The Vikings have had three players with the last name Young make their active roster. First there was Jim Young in 1965-66. Then it was Rickey Young from 1978-83. Now it's Albert Young.
All three were running backs and all three wore No. 34. The current Young is most certainly hoping his career is more like Rickey's than Jim's.
Albert Young certainly started his career slower than Rickey, who had 138 rushing attempts in his rookie season with San Diego. But after three years with the Chargers, Rickey joined a Vikings team run by Bud Grant that was employing an offense that eventually became known as the West Coast offense, featuring a lot of passes to the running backs.
Rickey had a career-high 88 catches out of the backfield in his inaugural season in purple, and he went on to catch 40 or more passes in each of his first four seasons in Minnesota. That's the kind of role Albert could live with.
As the Vikings' third-down back last year, Chester Taylor had 44 catches, and now that Taylor is in Chicago, the modern-day Young has his vision set squarely on being the team's third-down back.
"No doubt. That's what I'm shooting for," he said Wednesday. "I don't care where I'm at on the depth chart. I want that third-down back position. That's what I'm shooting for right now. There's a few other guys that are shooting for it also. They feel the same way so we're just going to ball out and may the best man win."
But with Adrian Peterson limited the last few days with tightness in his leg, Young is being asked to do a whole lot more than slip out of the backfield on pass patterns or pick up a blitz every now and then on third down. Because of Toby Gerhart's rookie status, Young is being asked to take many of the first-team reps on first and second down, too.
This time last year, Young was coming off a rookie season on the practice squad. Now he's being asked to time up his runs with the likes of Steve Hutchinson and Bryant McKinnie.
"You've got to get used to your O-linemen and how they play. You've got to get comfortable with how they like to block on certain plays. I'm not used to running with those guys. I'm used to running with the guys that are on the twos and on the threes. For me to actually get to camp where I can run with the first team is huge."
And Young has been looking good. He seems to make mostly the right reads when hitting the hole.
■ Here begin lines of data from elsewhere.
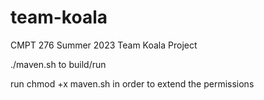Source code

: # team-koala
CMPT 276 Summer 2023 Team Koala Project

./maven.sh to build/run

run chmod +x maven.sh
in order to extend the permissions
That hasn't been lost on his offensive coordinator.
"Albert is doing a fine job. He is a true professional. He comes in and takes care of his business," Darrell Bevell said. "He does his job, he does it correct every time. That is what you need. We don't want guys that are out there and do it right some of the times. We want to make sure they are doing it right each and every time.
To be sure, Young didn't get much game experience to hone his craft. He was only in for 28 plays, less than 3 percent of the team's offensive snaps, last year and he carried the ball only 12 times. But as long as Peterson is healthy when the regular season starts – and his leg injury isn't viewed as serious – and Gerhart continues to progress, Young will focus on the third-down role, something he believes fits his skill set well.
"Definitely. I'm comfortable catching the ball, picking up the blitz," he said. "You can always get better at that, though, because there are all types of defenses that we're going to be going up against. That's something I think I can do.
"We've been running blitzes all year, during OTAs and all that, so I think after that first year I think a lot of guys are pretty much comfortable with it. It's just mainly a terminology thing because you pretty much run the same protections in college, it's just different names. The difference in the NFL is there's just a lot more different looks. That's where you get confused. You've got to get more comfortable with the looks and what you're seeing rather than knowing what to do. NFL guys can be everywhere, as compared to college, where everybody is just kind of standing there."
Young's familiarity with the Vikings' system now that he's in his third NFL season puts him ahead of his competition for that role. Ian Johnson is a year behind Young in his development and coming off the practice squad last year. Ryan Moats was acquired after the Vikings' spring practices had concluded.
Now it's up to Young to continue his development and take the next step.
"The number one key with the third-down running back is protection first. You have to have an overall understanding of the protection game and an understanding that the quarterback is taken care of first," Bevell said. "Once the guy has that down solid, we look at his ability to be able to run routes. That is still something that is ongoing at this point. Looking at how the guys react to the pressure we are giving them on third down. If there is no pressure, how they are able to run routes."
Young appears to be in the lead for that, but he's not going to allow himself to think that and suffer a letdown. He can't afford that if he wants to become the next Young in Vikings history to make an impact as a West Coast running back catching passes out of the backfield.